> [What is being asked]:
Beginning with the first line, copy out each line of the material until the line containing "empaquetado así." has been copied as well.
══ Data to process ══
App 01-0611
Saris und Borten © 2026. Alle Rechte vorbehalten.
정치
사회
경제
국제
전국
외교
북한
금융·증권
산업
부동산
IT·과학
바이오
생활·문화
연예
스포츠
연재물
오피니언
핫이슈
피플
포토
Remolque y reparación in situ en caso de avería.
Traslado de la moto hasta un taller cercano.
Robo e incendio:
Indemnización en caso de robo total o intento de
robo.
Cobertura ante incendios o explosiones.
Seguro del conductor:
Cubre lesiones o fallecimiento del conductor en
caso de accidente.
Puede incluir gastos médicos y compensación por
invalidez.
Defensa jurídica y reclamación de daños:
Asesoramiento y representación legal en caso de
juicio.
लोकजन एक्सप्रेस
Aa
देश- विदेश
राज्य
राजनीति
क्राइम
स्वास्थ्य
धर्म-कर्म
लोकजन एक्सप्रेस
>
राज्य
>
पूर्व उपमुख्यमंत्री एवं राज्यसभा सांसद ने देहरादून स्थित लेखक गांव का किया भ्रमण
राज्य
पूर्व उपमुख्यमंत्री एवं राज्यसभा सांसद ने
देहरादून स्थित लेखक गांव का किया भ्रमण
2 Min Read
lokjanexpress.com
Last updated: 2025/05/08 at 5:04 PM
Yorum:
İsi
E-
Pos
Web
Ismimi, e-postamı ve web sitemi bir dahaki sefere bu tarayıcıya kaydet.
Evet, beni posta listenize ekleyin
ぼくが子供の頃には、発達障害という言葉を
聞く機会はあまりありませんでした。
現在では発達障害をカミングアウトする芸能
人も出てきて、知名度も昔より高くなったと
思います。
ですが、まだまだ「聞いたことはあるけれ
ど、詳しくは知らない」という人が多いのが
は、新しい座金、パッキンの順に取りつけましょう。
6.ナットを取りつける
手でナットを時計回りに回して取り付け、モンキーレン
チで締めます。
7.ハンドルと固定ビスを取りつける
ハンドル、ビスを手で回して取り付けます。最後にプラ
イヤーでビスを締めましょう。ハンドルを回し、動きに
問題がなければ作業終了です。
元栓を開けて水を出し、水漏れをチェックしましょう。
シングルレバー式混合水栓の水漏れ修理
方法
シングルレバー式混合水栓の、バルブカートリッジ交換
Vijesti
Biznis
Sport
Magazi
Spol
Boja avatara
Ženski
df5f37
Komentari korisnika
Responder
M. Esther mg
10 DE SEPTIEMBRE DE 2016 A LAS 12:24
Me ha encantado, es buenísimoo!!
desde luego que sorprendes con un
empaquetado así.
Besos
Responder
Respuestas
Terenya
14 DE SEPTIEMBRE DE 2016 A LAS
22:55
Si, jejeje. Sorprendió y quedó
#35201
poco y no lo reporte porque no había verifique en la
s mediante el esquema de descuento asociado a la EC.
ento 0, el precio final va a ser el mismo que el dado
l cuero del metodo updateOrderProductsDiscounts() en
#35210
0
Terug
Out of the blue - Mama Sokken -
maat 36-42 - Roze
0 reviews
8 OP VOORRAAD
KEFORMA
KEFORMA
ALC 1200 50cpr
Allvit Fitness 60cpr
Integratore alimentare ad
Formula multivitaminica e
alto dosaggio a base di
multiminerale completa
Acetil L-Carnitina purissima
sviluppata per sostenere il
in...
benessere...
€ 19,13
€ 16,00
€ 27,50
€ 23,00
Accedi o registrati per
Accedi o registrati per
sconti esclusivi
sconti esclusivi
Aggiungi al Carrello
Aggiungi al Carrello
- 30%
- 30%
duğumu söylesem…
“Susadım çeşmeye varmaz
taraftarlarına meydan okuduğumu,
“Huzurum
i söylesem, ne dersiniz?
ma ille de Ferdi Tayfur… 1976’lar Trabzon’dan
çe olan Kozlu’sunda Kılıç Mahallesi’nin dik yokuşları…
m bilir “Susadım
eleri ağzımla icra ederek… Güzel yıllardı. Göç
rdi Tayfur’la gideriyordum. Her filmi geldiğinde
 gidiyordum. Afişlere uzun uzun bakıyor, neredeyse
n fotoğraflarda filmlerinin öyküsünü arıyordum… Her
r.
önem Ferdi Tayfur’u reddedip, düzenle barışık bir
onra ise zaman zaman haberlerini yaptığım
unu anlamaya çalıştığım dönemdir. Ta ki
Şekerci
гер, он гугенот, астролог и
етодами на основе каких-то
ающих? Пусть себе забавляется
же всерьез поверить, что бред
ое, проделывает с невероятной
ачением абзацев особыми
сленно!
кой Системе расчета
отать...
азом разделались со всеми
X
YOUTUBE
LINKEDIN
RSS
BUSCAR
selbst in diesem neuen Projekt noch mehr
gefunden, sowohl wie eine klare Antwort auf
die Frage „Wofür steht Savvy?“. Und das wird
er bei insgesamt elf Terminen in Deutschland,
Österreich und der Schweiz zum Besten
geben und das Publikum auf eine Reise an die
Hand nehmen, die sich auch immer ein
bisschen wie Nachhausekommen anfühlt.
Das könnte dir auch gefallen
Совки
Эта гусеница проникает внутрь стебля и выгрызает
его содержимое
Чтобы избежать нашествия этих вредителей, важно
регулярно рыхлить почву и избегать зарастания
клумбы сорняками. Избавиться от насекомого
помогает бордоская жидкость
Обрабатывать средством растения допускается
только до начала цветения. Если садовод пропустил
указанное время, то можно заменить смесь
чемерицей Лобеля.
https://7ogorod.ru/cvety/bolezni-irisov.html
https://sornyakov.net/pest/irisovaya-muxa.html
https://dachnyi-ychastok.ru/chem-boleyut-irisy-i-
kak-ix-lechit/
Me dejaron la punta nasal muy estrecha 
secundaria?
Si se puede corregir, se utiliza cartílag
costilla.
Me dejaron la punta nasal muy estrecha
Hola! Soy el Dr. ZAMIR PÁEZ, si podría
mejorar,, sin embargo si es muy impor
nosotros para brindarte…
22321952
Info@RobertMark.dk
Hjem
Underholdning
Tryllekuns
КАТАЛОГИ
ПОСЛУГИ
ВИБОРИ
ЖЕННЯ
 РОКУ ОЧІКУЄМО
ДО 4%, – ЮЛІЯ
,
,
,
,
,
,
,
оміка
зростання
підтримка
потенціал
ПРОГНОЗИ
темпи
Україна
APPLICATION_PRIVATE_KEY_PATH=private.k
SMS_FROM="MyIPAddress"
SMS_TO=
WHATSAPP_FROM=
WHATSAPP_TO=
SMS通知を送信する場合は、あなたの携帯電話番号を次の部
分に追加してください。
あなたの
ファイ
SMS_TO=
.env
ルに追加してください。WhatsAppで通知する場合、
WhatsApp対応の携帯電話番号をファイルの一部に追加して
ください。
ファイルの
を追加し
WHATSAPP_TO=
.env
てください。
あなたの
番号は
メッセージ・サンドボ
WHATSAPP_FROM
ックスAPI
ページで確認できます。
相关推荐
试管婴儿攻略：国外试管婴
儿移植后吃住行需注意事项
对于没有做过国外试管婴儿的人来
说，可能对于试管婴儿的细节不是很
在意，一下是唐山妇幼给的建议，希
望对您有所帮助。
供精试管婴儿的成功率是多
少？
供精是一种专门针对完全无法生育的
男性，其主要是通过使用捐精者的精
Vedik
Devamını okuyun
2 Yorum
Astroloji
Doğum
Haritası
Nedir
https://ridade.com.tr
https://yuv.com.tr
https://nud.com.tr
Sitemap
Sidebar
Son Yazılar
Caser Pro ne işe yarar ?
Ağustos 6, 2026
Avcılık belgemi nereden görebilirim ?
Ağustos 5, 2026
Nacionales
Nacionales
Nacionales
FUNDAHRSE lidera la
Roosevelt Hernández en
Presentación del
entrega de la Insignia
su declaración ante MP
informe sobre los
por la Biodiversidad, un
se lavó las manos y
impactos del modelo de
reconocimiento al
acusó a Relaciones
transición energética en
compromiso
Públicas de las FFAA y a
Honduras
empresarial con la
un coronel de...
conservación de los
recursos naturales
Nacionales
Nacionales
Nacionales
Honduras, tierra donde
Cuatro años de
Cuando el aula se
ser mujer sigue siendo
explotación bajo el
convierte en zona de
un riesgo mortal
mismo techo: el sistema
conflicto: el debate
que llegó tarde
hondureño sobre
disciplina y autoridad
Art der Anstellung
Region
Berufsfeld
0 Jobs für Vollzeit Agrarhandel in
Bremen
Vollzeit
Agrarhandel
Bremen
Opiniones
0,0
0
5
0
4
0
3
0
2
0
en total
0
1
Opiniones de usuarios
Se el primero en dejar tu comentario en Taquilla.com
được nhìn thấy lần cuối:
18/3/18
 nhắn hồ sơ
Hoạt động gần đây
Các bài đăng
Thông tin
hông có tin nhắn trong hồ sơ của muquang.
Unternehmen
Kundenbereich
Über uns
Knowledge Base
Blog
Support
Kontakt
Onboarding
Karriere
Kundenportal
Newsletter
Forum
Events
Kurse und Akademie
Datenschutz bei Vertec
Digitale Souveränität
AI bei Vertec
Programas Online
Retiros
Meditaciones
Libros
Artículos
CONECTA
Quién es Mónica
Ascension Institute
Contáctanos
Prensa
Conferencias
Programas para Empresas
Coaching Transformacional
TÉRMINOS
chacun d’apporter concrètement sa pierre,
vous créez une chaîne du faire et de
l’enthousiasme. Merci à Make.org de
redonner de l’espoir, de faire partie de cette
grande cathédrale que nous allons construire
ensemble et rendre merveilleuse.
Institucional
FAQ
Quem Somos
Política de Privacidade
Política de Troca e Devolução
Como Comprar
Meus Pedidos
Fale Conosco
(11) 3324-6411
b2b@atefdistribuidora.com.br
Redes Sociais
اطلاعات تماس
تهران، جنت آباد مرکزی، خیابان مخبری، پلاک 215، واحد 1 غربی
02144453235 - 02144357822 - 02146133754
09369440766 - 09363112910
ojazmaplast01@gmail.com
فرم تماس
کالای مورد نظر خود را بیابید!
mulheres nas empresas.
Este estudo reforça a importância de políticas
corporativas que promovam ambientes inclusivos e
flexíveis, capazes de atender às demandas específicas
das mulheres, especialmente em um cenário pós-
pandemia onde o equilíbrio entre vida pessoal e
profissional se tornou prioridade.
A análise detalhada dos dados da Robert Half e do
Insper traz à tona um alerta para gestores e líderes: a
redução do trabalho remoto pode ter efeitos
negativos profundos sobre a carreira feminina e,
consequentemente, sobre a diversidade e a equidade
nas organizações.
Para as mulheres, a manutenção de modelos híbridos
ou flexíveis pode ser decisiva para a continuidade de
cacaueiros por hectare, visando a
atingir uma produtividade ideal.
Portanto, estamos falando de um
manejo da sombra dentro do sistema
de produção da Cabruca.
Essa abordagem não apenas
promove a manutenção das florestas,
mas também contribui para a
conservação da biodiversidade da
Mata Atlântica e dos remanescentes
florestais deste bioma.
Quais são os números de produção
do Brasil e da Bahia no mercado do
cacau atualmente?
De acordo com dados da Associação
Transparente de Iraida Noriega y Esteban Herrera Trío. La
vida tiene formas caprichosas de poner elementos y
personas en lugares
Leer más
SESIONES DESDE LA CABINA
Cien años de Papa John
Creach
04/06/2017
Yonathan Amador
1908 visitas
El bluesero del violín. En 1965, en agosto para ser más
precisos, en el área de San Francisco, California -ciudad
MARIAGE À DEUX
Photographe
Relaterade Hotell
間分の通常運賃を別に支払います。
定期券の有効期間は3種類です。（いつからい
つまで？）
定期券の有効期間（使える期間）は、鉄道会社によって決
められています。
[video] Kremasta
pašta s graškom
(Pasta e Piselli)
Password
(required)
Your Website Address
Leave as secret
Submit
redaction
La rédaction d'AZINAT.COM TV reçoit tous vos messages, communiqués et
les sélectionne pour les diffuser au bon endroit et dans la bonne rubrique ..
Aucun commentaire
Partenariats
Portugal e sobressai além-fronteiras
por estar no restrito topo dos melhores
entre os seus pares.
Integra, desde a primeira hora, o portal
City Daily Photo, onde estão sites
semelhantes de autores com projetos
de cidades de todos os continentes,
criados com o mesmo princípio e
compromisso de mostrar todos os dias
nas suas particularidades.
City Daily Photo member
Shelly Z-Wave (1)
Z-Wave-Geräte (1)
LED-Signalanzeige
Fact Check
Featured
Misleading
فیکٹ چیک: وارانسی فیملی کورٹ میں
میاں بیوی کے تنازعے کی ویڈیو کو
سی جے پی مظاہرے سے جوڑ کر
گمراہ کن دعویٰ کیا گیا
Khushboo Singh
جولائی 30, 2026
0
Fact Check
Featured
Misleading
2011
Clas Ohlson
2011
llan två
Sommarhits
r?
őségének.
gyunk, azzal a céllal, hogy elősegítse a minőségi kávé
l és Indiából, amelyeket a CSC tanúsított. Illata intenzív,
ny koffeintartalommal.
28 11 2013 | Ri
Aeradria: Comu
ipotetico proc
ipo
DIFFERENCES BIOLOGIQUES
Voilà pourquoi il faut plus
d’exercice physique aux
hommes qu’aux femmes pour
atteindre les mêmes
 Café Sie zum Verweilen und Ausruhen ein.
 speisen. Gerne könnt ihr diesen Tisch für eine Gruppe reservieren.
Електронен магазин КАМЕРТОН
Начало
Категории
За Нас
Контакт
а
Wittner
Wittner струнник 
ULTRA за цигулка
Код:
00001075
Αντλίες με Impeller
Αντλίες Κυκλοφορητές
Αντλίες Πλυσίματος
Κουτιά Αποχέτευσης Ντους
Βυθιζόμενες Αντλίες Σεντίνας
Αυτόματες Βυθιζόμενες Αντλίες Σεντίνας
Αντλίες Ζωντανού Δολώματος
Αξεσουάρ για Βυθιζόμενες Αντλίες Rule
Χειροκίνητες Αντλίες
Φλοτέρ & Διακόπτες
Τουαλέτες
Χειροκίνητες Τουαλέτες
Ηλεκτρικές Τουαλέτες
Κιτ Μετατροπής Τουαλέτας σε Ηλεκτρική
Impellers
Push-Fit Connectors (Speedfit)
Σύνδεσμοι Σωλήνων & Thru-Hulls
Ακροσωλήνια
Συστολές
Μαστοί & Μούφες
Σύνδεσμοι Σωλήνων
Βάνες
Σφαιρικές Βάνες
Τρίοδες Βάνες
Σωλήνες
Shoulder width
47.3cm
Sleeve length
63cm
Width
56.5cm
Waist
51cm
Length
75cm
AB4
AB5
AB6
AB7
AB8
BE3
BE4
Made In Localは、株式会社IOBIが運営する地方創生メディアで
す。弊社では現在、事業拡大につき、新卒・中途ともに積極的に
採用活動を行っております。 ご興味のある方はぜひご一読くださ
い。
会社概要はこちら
═══
> [Output]:
App 01-0611
Saris und Borten © 2026. Alle Rechte vorbehalten.
정치
사회
경제
국제
전국
외교
북한
금융·증권
산업
부동산
IT·과학
바이오
생활·문화
연예
스포츠
연재물
오피니언
핫이슈
피플
포토
Remolque y reparación in situ en caso de avería.
Traslado de la moto hasta un taller cercano.
Robo e incendio:
Indemnización en caso de robo total o intento de
robo.
Cobertura ante incendios o explosiones.
Seguro del conductor:
Cubre lesiones o fallecimiento del conductor en
caso de accidente.
Puede incluir gastos médicos y compensación por
invalidez.
Defensa jurídica y reclamación de daños:
Asesoramiento y representación legal en caso de
juicio.
लोकजन एक्सप्रेस
Aa
देश- विदेश
राज्य
राजनीति
क्राइम
स्वास्थ्य
धर्म-कर्म
लोकजन एक्सप्रेस
>
राज्य
>
पूर्व उपमुख्यमंत्री एवं राज्यसभा सांसद ने देहरादून स्थित लेखक गांव का किया भ्रमण
राज्य
पूर्व उपमुख्यमंत्री एवं राज्यसभा सांसद ने
देहरादून स्थित लेखक गांव का किया भ्रमण
2 Min Read
lokjanexpress.com
Last updated: 2025/05/08 at 5:04 PM
Yorum:
İsi
E-
Pos
Web
Ismimi, e-postamı ve web sitemi bir dahaki sefere bu tarayıcıya kaydet.
Evet, beni posta listenize ekleyin
ぼくが子供の頃には、発達障害という言葉を
聞く機会はあまりありませんでした。
現在では発達障害をカミングアウトする芸能
人も出てきて、知名度も昔より高くなったと
思います。
ですが、まだまだ「聞いたことはあるけれ
ど、詳しくは知らない」という人が多いのが
は、新しい座金、パッキンの順に取りつけましょう。
6.ナットを取りつける
手でナットを時計回りに回して取り付け、モンキーレン
チで締めます。
7.ハンドルと固定ビスを取りつける
ハンドル、ビスを手で回して取り付けます。最後にプラ
イヤーでビスを締めましょう。ハンドルを回し、動きに
問題がなければ作業終了です。
元栓を開けて水を出し、水漏れをチェックしましょう。
シングルレバー式混合水栓の水漏れ修理
方法
シングルレバー式混合水栓の、バルブカートリッジ交換
Vijesti
Biznis
Sport
Magazi
Spol
Boja avatara
Ženski
df5f37
Komentari korisnika
Responder
M. Esther mg
10 DE SEPTIEMBRE DE 2016 A LAS 12:24
Me ha encantado, es buenísimoo!!
desde luego que sorprendes con un
empaquetado así.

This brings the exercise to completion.